Scientists find a new form of carbon that may turn to be another graphene

Recently, scientists found a new, pure carbon, like graphene, which is dazzling and magnetic, promising to be useful for medical and electronic devices.

Graphene
Graphene technology 2D Pixabay

There is a novel kind of pure carbon that remains stable and has been made from "cheap feedstocks", according to researchers. Its interesting likeness to diamond and graphene, which are two other avatars of carbon, give the material some unusual characteristics.

Its special properties include being hard, as well as reflective – just like the metals that are used to make cooking utensils. What renders everyone amazed is the behaviour of the material. It is rather like ferromagnetic, permanent magnets at up to 125°C. This is definitely a first for carbon.

The team has not decided on what to call the material. Puru Jena, from the Virginia Commonwealth University in Richmond, calls it U-carbon, with U for Unusual. Therrien has decided on 'adamantia', after medieval alchemists who sought an'adamant' lodestone that could not break.

Physicist Joel Therrien of the University of Massachusetts in Lowell spelt out the amazing discovery at the International Symposium on Clusters and Nanomaterials. The finding might even pave the way for lightweight covers and coatings. Even doctors can make use of it for medical products and new electronic devices.

Published in Sciencemag, the narration apparently pumped up the excitement in the room. "Once it is published and the work has been replicated by others, it will generate a lot of interest for sure," says Qian Wang, an applied physicist at Peking University in Beijing.
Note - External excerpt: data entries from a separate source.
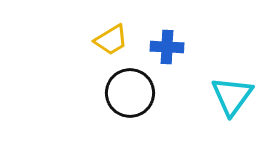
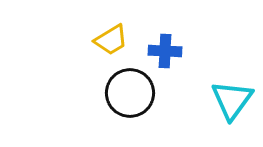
blue cross: moved 2 px left, 4 px down
cyan triangle: moved 4 px down
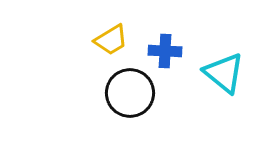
cyan triangle: moved 8 px left, 27 px up; rotated 27 degrees counterclockwise
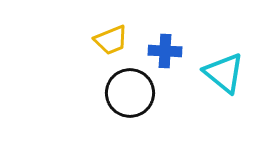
yellow trapezoid: rotated 9 degrees clockwise
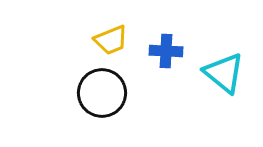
blue cross: moved 1 px right
black circle: moved 28 px left
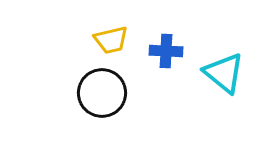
yellow trapezoid: rotated 9 degrees clockwise
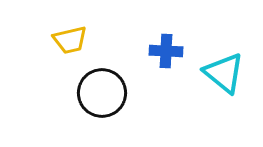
yellow trapezoid: moved 41 px left
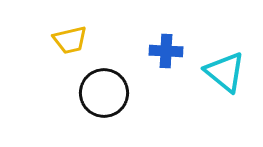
cyan triangle: moved 1 px right, 1 px up
black circle: moved 2 px right
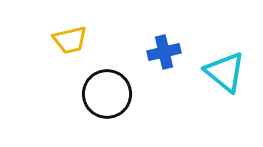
blue cross: moved 2 px left, 1 px down; rotated 16 degrees counterclockwise
black circle: moved 3 px right, 1 px down
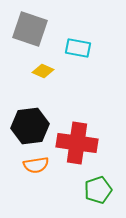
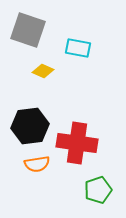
gray square: moved 2 px left, 1 px down
orange semicircle: moved 1 px right, 1 px up
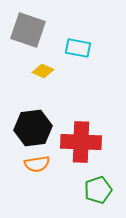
black hexagon: moved 3 px right, 2 px down
red cross: moved 4 px right, 1 px up; rotated 6 degrees counterclockwise
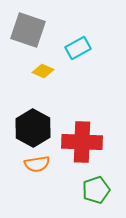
cyan rectangle: rotated 40 degrees counterclockwise
black hexagon: rotated 24 degrees counterclockwise
red cross: moved 1 px right
green pentagon: moved 2 px left
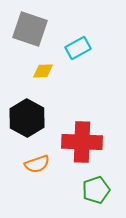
gray square: moved 2 px right, 1 px up
yellow diamond: rotated 25 degrees counterclockwise
black hexagon: moved 6 px left, 10 px up
orange semicircle: rotated 10 degrees counterclockwise
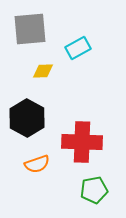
gray square: rotated 24 degrees counterclockwise
green pentagon: moved 2 px left; rotated 8 degrees clockwise
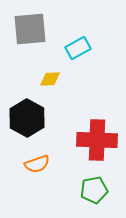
yellow diamond: moved 7 px right, 8 px down
red cross: moved 15 px right, 2 px up
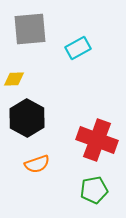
yellow diamond: moved 36 px left
red cross: rotated 18 degrees clockwise
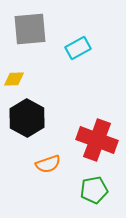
orange semicircle: moved 11 px right
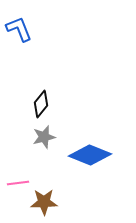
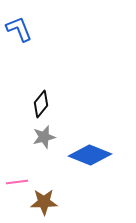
pink line: moved 1 px left, 1 px up
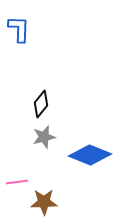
blue L-shape: rotated 24 degrees clockwise
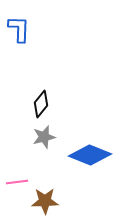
brown star: moved 1 px right, 1 px up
Its main properties are its lightness, compared to other ferromagnetic elements such as manganese, nickel, and iron. Carbon is also nontoxic, says Qian Wang. "If it can be magnetic, it could be very useful for making biosensors or drug-delivery carriers". It could also be "magnetically interrogated or directed to diseased tissues".

Robert Whetten, a materials scientist at Northern Arizona University in Tucson, is quite confident about the finding, and says he's "actually persuaded they have something." He compared it to the suspicion of scientists in the mid-1980s, after the first "buckyball" sphere made of 60 carbon atoms was created. "There was the same degree of skepticism, despite all the evidence," he said.

So far, only some very thin films of the substance explored under electron microscopes and x-ray spectrometers have been made. "Much more characterization needs to be done," says Pulickel Ajayan of Rice University in Houston, Texas. "We are trying to be extremely careful."

No one in the team has observed any signs of impurities. They conjure, on the basis of theoretical models and the analytical information, that it is full of corrugated layers of linked carbon atoms. All of them have been heaped one on top of the other, linked through additional bonds between layers.

However, a contrarian theory has been expressed by Sumio Iijima, a nanomaterials expert at Meijo University in Nagoya, Japan. He is the pioneering expert who discovered carbon nanotubes in 1991, which is yet another carbon "allotrope." He finds the limited information in the current discovery is "not good enough". He is not assured that a new allotrope has been discovered.